> _The input_
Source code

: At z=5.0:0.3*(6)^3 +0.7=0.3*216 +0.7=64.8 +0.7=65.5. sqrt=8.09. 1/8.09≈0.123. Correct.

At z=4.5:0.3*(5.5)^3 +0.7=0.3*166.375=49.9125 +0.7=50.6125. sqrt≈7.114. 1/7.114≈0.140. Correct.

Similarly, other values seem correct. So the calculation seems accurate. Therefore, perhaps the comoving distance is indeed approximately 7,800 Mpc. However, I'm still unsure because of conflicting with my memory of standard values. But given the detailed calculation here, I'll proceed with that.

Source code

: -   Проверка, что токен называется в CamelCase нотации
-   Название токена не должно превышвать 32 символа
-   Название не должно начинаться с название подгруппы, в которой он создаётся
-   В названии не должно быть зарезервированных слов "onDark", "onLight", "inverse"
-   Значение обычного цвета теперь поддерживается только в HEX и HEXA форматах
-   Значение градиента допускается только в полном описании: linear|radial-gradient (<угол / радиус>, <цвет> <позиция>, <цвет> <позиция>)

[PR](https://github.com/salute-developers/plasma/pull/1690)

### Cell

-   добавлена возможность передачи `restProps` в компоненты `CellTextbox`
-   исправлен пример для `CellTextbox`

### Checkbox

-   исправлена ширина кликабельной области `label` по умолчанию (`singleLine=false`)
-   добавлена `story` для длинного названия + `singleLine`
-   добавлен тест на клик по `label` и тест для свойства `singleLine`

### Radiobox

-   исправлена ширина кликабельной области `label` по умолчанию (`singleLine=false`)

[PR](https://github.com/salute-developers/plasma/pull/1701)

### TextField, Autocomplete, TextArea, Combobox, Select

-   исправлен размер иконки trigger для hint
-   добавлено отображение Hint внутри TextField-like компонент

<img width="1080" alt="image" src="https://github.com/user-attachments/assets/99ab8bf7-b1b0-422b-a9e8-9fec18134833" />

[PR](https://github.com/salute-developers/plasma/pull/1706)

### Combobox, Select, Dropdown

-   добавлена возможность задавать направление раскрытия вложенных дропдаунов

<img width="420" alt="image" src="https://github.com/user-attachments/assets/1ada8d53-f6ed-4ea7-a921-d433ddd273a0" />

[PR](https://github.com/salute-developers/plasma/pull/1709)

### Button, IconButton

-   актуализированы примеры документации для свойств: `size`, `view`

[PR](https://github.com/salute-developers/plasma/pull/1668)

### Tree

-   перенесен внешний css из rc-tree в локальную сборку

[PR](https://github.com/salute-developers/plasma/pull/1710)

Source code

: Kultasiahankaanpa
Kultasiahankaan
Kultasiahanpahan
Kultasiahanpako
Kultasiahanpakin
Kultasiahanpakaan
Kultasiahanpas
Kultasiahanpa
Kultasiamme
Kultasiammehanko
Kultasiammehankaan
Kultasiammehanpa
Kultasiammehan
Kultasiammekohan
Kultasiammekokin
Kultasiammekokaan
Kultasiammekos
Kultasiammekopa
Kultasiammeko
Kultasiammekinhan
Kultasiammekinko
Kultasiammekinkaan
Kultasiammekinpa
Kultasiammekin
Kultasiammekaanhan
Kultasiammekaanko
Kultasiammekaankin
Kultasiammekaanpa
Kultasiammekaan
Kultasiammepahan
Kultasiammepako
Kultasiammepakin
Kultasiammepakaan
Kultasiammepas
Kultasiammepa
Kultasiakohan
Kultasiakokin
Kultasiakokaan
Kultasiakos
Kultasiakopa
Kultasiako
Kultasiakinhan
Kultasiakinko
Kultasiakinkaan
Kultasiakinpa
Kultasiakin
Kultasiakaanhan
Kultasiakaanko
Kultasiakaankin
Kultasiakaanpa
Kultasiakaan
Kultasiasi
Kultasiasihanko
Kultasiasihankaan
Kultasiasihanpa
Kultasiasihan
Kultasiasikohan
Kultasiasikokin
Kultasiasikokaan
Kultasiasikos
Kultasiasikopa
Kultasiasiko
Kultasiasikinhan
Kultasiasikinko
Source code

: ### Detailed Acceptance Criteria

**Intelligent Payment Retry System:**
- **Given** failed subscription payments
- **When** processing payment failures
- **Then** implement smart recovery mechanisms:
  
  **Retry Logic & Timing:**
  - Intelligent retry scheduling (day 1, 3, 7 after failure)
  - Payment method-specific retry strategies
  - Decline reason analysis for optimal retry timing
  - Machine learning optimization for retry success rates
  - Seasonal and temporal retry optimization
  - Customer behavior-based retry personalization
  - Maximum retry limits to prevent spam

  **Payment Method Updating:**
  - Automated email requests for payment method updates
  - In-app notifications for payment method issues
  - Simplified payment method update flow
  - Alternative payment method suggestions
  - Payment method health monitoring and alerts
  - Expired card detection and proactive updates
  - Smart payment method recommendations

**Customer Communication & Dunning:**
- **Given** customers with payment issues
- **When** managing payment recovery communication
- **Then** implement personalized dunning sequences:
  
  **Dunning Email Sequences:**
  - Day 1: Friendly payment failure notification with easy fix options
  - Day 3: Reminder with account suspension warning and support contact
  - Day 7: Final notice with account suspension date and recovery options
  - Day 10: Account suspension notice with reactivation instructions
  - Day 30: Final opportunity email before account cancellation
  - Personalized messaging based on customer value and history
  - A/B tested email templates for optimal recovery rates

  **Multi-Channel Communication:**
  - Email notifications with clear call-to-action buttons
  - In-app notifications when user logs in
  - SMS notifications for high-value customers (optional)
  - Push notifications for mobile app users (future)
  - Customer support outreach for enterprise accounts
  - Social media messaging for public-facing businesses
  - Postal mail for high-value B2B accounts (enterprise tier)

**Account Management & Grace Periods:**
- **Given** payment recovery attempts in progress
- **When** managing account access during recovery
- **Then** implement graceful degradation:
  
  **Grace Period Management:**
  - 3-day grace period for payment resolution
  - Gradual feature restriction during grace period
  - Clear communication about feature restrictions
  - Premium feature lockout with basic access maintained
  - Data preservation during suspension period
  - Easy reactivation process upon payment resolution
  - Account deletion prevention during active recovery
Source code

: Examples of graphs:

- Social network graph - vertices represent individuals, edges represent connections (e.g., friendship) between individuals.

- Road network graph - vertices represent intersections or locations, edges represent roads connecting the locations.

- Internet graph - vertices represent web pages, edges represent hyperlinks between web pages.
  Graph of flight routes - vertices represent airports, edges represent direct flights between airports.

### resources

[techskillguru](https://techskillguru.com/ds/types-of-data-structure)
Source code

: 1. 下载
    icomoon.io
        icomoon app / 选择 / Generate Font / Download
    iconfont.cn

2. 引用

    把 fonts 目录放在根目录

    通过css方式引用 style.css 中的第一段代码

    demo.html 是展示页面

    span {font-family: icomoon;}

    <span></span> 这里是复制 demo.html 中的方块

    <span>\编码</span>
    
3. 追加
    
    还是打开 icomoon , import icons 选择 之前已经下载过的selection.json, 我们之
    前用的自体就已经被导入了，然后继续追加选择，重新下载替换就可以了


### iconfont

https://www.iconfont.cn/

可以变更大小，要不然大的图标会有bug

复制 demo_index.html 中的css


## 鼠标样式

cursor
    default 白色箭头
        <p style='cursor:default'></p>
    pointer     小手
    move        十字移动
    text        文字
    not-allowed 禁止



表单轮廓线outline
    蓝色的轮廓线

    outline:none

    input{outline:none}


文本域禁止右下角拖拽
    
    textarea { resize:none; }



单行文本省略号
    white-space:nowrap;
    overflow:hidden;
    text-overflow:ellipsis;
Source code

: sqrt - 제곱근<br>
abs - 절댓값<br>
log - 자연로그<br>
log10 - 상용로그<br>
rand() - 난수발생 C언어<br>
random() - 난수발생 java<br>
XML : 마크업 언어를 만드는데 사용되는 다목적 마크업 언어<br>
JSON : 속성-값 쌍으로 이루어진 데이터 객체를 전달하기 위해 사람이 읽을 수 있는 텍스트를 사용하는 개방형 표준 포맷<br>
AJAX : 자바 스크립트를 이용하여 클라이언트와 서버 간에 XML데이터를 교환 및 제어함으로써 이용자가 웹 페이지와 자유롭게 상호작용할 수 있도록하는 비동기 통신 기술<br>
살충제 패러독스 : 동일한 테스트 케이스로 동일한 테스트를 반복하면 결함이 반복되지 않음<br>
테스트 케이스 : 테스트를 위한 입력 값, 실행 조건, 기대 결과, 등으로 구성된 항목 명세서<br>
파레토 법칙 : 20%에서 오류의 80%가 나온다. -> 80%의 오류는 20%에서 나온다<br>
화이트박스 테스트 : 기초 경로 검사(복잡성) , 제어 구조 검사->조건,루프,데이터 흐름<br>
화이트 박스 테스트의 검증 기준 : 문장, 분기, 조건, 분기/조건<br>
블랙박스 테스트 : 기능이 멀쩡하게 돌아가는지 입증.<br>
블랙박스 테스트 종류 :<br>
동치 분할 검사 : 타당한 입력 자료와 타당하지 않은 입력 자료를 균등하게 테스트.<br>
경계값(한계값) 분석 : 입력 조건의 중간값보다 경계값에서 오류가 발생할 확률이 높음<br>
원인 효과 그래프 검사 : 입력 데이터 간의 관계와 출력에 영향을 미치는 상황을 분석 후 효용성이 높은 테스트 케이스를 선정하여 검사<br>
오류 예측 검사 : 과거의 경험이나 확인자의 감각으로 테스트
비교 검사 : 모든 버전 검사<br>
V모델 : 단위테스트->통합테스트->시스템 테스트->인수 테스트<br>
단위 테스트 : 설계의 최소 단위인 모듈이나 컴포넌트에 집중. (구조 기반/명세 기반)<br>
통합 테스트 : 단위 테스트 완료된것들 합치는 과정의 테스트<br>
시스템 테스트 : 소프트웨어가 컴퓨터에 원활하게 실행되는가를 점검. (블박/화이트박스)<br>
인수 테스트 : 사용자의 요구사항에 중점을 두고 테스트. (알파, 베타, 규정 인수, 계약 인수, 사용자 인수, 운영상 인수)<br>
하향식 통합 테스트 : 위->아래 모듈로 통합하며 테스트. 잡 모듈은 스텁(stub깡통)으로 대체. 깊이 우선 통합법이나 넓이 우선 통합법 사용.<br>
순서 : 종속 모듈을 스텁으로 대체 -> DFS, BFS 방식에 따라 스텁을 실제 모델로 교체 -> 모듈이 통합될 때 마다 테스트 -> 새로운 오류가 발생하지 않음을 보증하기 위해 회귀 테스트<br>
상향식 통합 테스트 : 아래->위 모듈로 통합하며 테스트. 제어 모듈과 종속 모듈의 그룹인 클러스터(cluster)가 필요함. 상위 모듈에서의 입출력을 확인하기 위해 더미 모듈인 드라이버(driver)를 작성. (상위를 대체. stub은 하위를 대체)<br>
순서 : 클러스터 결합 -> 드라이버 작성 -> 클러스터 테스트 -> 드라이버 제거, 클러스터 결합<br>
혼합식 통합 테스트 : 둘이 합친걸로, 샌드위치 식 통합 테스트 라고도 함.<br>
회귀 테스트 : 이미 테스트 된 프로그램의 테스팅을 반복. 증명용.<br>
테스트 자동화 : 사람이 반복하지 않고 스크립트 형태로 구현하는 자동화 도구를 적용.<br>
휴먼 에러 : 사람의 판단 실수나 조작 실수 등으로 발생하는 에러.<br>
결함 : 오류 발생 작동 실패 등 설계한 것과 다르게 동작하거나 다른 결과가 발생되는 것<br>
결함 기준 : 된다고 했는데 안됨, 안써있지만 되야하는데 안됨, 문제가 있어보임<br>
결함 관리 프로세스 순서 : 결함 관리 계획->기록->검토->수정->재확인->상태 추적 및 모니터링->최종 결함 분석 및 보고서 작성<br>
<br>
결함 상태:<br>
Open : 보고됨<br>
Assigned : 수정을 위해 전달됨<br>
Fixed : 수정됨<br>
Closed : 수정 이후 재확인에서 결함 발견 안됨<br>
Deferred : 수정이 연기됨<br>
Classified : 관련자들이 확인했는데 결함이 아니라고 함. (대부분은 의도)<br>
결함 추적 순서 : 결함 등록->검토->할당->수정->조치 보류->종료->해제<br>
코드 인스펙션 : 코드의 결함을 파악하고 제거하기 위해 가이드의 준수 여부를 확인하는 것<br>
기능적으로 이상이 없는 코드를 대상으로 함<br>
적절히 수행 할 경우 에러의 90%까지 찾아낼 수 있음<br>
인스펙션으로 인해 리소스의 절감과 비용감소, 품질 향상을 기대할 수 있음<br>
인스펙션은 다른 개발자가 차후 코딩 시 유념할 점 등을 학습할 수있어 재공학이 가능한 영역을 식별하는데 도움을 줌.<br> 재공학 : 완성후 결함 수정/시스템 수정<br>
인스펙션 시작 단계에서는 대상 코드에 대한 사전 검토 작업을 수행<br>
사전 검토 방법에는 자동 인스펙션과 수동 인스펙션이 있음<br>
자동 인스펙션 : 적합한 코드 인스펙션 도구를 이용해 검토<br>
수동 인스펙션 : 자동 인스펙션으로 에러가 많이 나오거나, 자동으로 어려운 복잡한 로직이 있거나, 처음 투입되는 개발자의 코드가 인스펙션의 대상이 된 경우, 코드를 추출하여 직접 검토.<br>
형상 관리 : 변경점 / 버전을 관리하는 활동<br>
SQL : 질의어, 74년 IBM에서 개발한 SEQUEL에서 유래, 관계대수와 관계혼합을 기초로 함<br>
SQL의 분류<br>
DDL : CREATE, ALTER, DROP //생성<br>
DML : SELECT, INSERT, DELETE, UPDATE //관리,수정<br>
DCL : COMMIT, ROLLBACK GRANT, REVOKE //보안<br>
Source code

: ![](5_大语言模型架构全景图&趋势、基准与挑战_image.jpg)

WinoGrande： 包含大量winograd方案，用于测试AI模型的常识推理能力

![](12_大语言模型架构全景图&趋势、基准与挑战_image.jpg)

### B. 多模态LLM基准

> _Assignment_
From the line that has "- Automated email" through the line that has "- Day 7: Final", copy every line exactly as it appears above, and leave out all others.

> _Answer for this exercise_
  - Automated email requests for payment method updates
  - In-app notifications for payment method issues
  - Simplified payment method update flow
  - Alternative payment method suggestions
  - Payment method health monitoring and alerts
  - Expired card detection and proactive updates
  - Smart payment method recommendations

**Customer Communication & Dunning:**
- **Given** customers with payment issues
- **When** managing payment recovery communication
- **Then** implement personalized dunning sequences:
  
  **Dunning Email Sequences:**
  - Day 1: Friendly payment failure notification with easy fix options
  - Day 3: Reminder with account suspension warning and support contact
  - Day 7: Final notice with account suspension date and recovery options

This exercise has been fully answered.